(DATA SHOWN):
+ + + + + + +
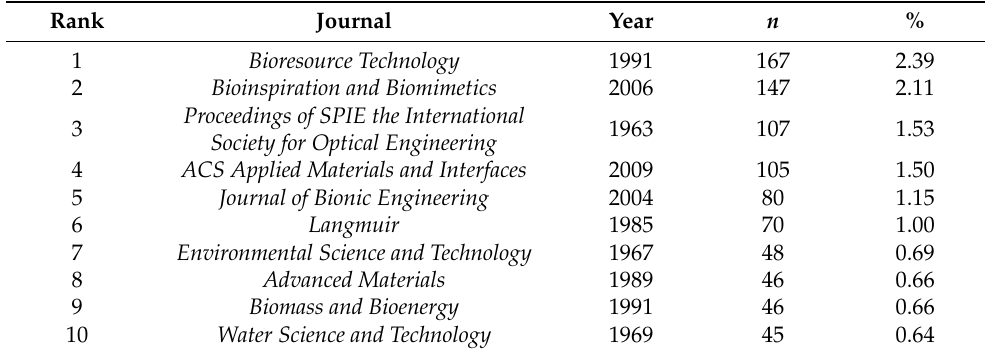
Table 1. The top ten journals, in terms of year of official foundation, number of papers ( n ) published from 1950 to 2020 on biomimicking along with their relative frequency (%).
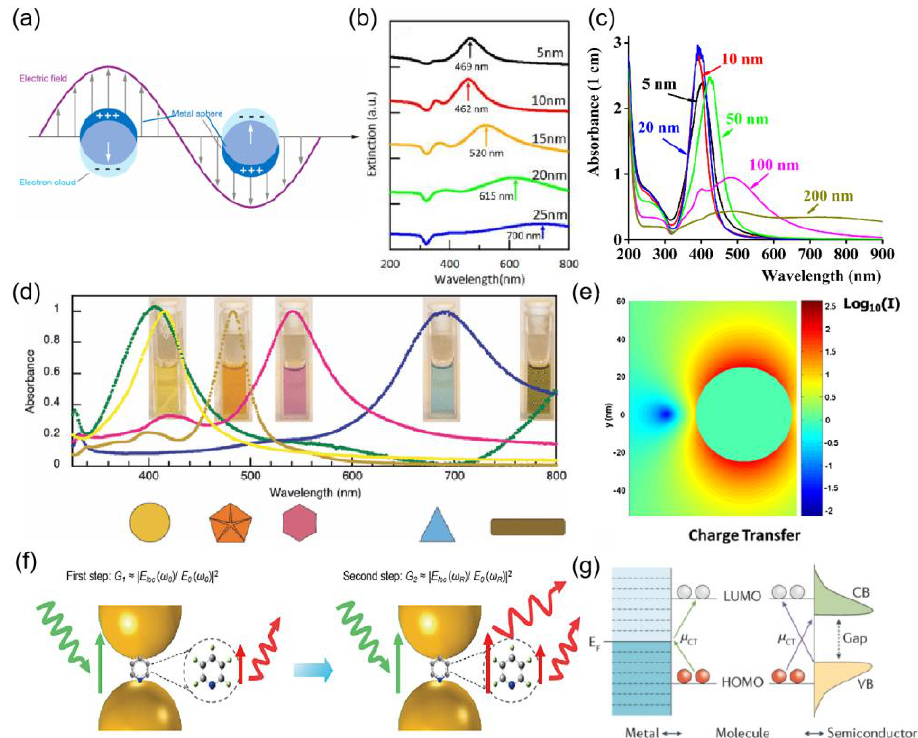
Figure 1. ( a ) interaction of a light wave with a spherical metallic NP causing oscillation of the electron cloud on the surface of the NP. ( b ) Extinction spectra of the Ag NPs fabricated from the different initial Ag deposition thickness. The main peak position of the extinction was indicated by the arrow. Reprinted with permission from Ref. [22]. Copyright 2021, Vacuum. ( c ) Absorbance spectra of the Ag NP of 5 nm (solid black line), 10 nm (solid red line), 20 nm (solid blue line), 50 nm (solid green line), 100 nm (solid magenta line), and 200 nm (solid olive line). Reprinted with permission from Ref. [23]. Copyright 2016, Optical Materials. ( d ) Absorption spectra for the corresponding morphologies that can be generated with the LED irradiation approach from a single precursor solution of 3 nm silver seeds. Reprinted with permission from Ref. [24]. Copyright 2012, Photochemistry and photobiology. ( e ) near-field intensity distribution around a single silver nanoparticle. Reprinted with permission from Ref. [25]. Copyright 2016, Advances in Physics. ( f ) Electromagnetic (EM) enhancement mechanism in SERS, including the two-step enhancements, illustrated in the nanogap of two metal nanoparticles. Reprinted with permission from Ref. [31]. Copyright 2018, Chemical Reviews. ( g ) Chemical enhancement through charge transfer (CT) between metal/semiconductor and the adsorbed molecule. The CT transitions ( μ CT) arrows show the CT directions. Red and white circles represent molecular orbitals. CB, conduction band; EF, Fermi level; HOMO, highest occupied molecular orbital; LUMO, lowest unoccupied molecular orbital; VB, valence band. Reprinted with permission from Ref. [31]. Copyright 2018, Chemical Reviews.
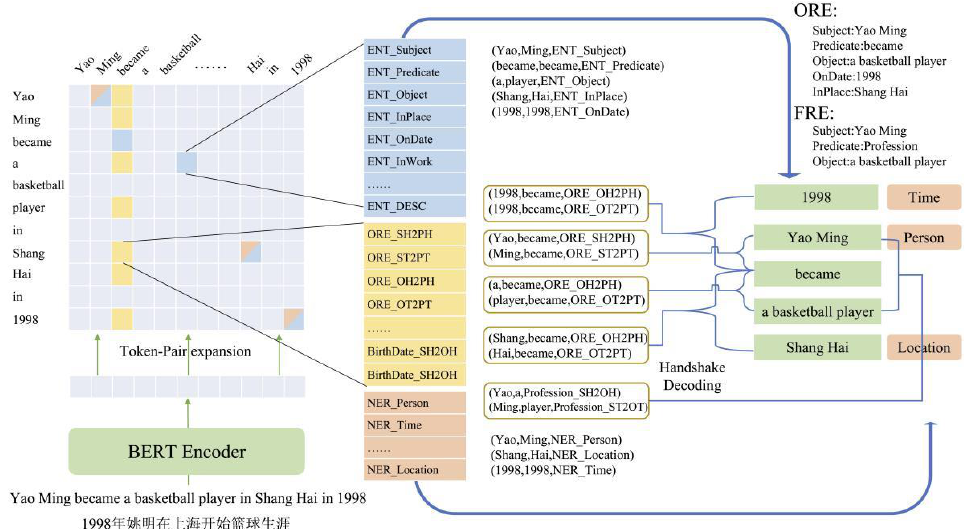
Figure 1. The overall structure of the model. To make it easier to understand, the FFN of ORE and the FFN of NER are drawn separately in the figure, but they actually share the same FFN. In order to make each character in Chinese and English correspond, here we translated ”Shanghai” to “Shang Hai ”.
+ + + + + + +
(WORK ORDER):
Please set down each line of the data above exactly as written, without the pictures.

(OUTPUT OF THE EXERCISE):
Table 1. The top ten journals, in terms of year of official foundation, number of papers ( n ) published from 1950 to 2020 on biomimicking along with their relative frequency (%).
Figure 1. ( a ) interaction of a light wave with a spherical metallic NP causing oscillation of the electron cloud on the surface of the NP. ( b ) Extinction spectra of the Ag NPs fabricated from the different initial Ag deposition thickness. The main peak position of the extinction was indicated by the arrow. Reprinted with permission from Ref. [22]. Copyright 2021, Vacuum. ( c ) Absorbance spectra of the Ag NP of 5 nm (solid black line), 10 nm (solid red line), 20 nm (solid blue line), 50 nm (solid green line), 100 nm (solid magenta line), and 200 nm (solid olive line). Reprinted with permission from Ref. [23]. Copyright 2016, Optical Materials. ( d ) Absorption spectra for the corresponding morphologies that can be generated with the LED irradiation approach from a single precursor solution of 3 nm silver seeds. Reprinted with permission from Ref. [24]. Copyright 2012, Photochemistry and photobiology. ( e ) near-field intensity distribution around a single silver nanoparticle. Reprinted with permission from Ref. [25]. Copyright 2016, Advances in Physics. ( f ) Electromagnetic (EM) enhancement mechanism in SERS, including the two-step enhancements, illustrated in the nanogap of two metal nanoparticles. Reprinted with permission from Ref. [31]. Copyright 2018, Chemical Reviews. ( g ) Chemical enhancement through charge transfer (CT) between metal/semiconductor and the adsorbed molecule. The CT transitions ( μ CT) arrows show the CT directions. Red and white circles represent molecular orbitals. CB, conduction band; EF, Fermi level; HOMO, highest occupied molecular orbital; LUMO, lowest unoccupied molecular orbital; VB, valence band. Reprinted with permission from Ref. [31]. Copyright 2018, Chemical Reviews.
Figure 1. The overall structure of the model. To make it easier to understand, the FFN of ORE and the FFN of NER are drawn separately in the figure, but they actually share the same FFN. In order to make each character in Chinese and English correspond, here we translated ”Shanghai” to “Shang Hai ”.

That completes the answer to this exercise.